◆ PROBLEM REQUIREMENTS: From the first line of the data below through the line holding "melanoma stained with", write out each line exactly as it stands.

Collected data:
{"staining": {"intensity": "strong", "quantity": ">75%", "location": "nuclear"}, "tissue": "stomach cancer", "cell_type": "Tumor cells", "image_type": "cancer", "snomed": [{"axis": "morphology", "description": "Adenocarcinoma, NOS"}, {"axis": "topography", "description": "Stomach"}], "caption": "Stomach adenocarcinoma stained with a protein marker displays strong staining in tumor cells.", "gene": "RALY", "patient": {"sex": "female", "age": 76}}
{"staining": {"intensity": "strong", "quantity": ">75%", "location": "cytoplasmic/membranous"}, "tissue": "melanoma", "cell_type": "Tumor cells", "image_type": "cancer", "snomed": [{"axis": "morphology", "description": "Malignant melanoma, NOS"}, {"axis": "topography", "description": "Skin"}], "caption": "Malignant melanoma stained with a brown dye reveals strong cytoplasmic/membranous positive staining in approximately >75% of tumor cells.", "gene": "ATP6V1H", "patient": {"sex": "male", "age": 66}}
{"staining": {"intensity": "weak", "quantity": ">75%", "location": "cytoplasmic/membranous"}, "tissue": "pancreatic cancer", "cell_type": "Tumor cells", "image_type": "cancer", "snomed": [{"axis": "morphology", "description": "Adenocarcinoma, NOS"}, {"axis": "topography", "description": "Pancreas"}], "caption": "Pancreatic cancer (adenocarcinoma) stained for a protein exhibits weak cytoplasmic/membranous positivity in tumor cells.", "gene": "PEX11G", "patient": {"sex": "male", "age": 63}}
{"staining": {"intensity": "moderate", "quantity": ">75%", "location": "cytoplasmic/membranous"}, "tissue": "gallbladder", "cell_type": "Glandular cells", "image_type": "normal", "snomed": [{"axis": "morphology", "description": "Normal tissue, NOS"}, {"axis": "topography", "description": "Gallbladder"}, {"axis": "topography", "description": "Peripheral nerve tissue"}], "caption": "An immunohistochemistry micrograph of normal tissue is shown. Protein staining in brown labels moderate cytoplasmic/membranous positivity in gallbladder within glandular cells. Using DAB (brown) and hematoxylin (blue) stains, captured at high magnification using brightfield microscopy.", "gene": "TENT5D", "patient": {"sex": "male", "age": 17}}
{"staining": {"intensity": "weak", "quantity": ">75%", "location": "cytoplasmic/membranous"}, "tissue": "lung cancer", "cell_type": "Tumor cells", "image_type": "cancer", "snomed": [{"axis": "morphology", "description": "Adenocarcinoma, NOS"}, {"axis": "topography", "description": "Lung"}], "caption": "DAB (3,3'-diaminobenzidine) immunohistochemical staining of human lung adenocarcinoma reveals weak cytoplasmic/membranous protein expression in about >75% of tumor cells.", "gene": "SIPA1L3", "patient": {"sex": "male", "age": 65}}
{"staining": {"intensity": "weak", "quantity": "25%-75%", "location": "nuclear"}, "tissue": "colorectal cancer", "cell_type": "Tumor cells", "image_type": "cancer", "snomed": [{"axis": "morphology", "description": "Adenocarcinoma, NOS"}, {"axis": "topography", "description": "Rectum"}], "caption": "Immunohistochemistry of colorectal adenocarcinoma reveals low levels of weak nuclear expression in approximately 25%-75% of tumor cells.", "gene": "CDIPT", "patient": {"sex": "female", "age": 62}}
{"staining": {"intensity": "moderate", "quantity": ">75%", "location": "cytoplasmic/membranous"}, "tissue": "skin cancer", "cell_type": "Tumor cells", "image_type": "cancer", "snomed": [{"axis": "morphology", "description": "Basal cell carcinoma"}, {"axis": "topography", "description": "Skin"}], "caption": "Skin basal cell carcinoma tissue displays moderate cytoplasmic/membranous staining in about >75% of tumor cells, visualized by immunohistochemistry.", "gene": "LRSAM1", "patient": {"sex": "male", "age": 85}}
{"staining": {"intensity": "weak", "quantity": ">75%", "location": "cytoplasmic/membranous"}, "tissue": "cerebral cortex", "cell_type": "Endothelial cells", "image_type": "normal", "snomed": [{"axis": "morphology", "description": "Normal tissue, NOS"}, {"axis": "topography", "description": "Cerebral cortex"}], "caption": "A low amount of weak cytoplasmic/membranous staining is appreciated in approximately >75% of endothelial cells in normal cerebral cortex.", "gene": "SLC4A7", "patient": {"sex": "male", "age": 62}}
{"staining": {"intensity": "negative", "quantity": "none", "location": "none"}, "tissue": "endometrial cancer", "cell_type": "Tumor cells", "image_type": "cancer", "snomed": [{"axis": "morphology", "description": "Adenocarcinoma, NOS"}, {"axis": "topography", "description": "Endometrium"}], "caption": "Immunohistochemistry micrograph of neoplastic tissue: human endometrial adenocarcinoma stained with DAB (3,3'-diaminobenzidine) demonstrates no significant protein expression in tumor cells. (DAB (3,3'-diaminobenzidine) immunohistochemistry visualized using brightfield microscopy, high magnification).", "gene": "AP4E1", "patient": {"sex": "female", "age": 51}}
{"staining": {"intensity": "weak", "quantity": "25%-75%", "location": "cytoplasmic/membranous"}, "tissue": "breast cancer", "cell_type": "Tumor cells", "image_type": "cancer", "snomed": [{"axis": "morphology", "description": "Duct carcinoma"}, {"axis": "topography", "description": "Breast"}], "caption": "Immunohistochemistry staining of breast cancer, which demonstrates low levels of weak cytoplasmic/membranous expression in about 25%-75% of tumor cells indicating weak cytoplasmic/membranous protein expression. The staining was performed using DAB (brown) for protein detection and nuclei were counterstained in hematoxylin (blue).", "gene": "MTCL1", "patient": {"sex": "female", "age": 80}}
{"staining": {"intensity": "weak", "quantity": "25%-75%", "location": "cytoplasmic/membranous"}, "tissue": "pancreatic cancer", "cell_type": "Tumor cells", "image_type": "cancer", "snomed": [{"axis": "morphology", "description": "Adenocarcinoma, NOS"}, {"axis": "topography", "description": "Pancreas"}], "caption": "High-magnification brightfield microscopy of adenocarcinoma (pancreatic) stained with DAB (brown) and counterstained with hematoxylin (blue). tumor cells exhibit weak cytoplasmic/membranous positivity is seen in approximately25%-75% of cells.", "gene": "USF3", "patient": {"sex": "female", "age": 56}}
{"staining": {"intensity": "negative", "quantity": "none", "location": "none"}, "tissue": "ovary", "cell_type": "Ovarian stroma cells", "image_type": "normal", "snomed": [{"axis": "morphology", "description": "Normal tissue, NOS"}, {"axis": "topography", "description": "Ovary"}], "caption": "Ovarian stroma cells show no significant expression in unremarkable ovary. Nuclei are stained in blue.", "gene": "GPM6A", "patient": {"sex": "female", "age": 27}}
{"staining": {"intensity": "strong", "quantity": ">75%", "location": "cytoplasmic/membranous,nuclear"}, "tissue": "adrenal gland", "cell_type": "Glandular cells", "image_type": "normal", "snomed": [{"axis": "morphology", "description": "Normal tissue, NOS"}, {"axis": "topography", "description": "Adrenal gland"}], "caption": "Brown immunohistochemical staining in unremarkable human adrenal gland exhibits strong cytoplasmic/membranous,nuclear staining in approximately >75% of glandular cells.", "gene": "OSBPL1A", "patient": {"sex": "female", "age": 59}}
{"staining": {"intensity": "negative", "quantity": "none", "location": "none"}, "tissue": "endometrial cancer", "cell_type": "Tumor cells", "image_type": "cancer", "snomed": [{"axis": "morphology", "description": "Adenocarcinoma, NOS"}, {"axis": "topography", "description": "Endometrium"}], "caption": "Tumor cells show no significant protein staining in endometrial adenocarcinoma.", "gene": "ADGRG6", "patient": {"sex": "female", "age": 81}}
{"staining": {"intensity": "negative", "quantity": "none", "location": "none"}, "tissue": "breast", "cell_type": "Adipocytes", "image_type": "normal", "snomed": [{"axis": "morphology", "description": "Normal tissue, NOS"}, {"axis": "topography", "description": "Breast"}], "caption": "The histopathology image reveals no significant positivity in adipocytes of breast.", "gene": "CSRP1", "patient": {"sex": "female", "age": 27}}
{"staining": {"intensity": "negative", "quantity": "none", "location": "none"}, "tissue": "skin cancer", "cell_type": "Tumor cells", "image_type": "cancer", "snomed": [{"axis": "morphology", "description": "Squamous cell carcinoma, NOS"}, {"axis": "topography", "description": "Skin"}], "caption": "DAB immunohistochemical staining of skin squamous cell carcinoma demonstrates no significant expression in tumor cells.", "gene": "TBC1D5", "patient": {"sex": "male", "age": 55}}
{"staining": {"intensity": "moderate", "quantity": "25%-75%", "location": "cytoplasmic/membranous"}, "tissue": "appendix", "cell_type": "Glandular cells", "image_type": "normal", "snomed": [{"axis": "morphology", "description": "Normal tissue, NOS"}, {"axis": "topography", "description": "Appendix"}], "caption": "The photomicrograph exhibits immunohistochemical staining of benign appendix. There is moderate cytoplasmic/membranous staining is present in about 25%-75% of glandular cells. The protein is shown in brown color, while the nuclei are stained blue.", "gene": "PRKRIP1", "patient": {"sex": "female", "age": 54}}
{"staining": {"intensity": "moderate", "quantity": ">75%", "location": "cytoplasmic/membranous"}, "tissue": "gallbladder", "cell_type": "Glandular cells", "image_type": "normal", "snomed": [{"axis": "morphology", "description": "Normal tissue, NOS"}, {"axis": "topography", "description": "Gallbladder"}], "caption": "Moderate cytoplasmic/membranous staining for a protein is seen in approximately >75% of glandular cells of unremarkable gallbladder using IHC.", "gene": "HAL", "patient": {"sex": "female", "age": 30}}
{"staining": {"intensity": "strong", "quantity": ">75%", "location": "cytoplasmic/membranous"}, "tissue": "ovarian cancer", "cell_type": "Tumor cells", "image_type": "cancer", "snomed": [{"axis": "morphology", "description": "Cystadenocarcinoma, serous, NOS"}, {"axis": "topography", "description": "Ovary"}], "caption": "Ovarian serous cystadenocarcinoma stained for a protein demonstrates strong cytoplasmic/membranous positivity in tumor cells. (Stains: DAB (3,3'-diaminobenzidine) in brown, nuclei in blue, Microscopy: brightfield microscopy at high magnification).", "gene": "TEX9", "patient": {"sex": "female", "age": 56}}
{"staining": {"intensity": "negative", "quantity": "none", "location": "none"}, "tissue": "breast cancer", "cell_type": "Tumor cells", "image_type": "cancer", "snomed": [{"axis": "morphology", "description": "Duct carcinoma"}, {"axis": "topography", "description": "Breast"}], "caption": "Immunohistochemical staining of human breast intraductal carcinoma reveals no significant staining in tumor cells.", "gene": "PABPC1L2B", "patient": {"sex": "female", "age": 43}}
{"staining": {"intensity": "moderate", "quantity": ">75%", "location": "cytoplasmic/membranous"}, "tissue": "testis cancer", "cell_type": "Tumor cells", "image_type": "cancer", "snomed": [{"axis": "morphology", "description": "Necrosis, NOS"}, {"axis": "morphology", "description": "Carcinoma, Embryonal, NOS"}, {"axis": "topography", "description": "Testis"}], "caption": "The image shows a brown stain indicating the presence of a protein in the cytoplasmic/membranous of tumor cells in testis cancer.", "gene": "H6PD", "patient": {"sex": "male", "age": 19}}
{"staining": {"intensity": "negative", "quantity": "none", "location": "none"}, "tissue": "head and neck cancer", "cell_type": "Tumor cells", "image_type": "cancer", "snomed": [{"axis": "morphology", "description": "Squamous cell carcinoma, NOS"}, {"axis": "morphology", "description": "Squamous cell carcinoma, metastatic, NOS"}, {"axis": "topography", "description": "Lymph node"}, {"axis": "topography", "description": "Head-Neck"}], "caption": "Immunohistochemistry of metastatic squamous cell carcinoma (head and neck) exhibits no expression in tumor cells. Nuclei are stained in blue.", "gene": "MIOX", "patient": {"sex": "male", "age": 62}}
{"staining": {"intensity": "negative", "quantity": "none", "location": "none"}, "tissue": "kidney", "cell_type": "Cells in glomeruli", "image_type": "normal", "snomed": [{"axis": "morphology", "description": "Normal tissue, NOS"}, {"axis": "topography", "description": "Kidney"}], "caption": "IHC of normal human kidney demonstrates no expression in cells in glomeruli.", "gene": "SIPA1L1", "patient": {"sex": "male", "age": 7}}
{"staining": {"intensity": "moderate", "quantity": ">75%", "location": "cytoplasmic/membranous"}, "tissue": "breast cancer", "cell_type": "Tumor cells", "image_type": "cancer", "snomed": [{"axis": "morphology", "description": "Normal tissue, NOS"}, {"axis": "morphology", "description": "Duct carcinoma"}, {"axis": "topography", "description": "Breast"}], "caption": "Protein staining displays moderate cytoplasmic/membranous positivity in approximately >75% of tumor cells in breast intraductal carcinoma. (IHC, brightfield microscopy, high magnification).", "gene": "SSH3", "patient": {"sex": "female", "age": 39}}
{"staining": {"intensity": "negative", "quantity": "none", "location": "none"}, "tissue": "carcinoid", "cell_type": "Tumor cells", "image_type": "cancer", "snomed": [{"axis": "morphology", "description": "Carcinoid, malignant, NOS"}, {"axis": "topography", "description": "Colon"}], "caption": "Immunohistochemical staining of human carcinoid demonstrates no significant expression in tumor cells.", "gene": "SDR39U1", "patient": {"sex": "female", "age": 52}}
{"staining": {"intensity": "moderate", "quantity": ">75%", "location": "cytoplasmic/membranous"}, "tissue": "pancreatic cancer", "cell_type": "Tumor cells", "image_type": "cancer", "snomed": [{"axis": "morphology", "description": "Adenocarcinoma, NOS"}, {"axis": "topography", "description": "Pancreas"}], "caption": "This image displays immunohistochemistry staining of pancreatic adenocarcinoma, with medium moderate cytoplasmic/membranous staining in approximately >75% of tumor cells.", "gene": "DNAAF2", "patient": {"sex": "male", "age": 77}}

◆ TASK RESPONSE:
{"staining": {"intensity": "strong", "quantity": ">75%", "location": "nuclear"}, "tissue": "stomach cancer", "cell_type": "Tumor cells", "image_type": "cancer", "snomed": [{"axis": "morphology", "description": "Adenocarcinoma, NOS"}, {"axis": "topography", "description": "Stomach"}], "caption": "Stomach adenocarcinoma stained with a protein marker displays strong staining in tumor cells.", "gene": "RALY", "patient": {"sex": "female", "age": 76}}
{"staining": {"intensity": "strong", "quantity": ">75%", "location": "cytoplasmic/membranous"}, "tissue": "melanoma", "cell_type": "Tumor cells", "image_type": "cancer", "snomed": [{"axis": "morphology", "description": "Malignant melanoma, NOS"}, {"axis": "topography", "description": "Skin"}], "caption": "Malignant melanoma stained with a brown dye reveals strong cytoplasmic/membranous positive staining in approximately >75% of tumor cells.", "gene": "ATP6V1H", "patient": {"sex": "male", "age": 66}}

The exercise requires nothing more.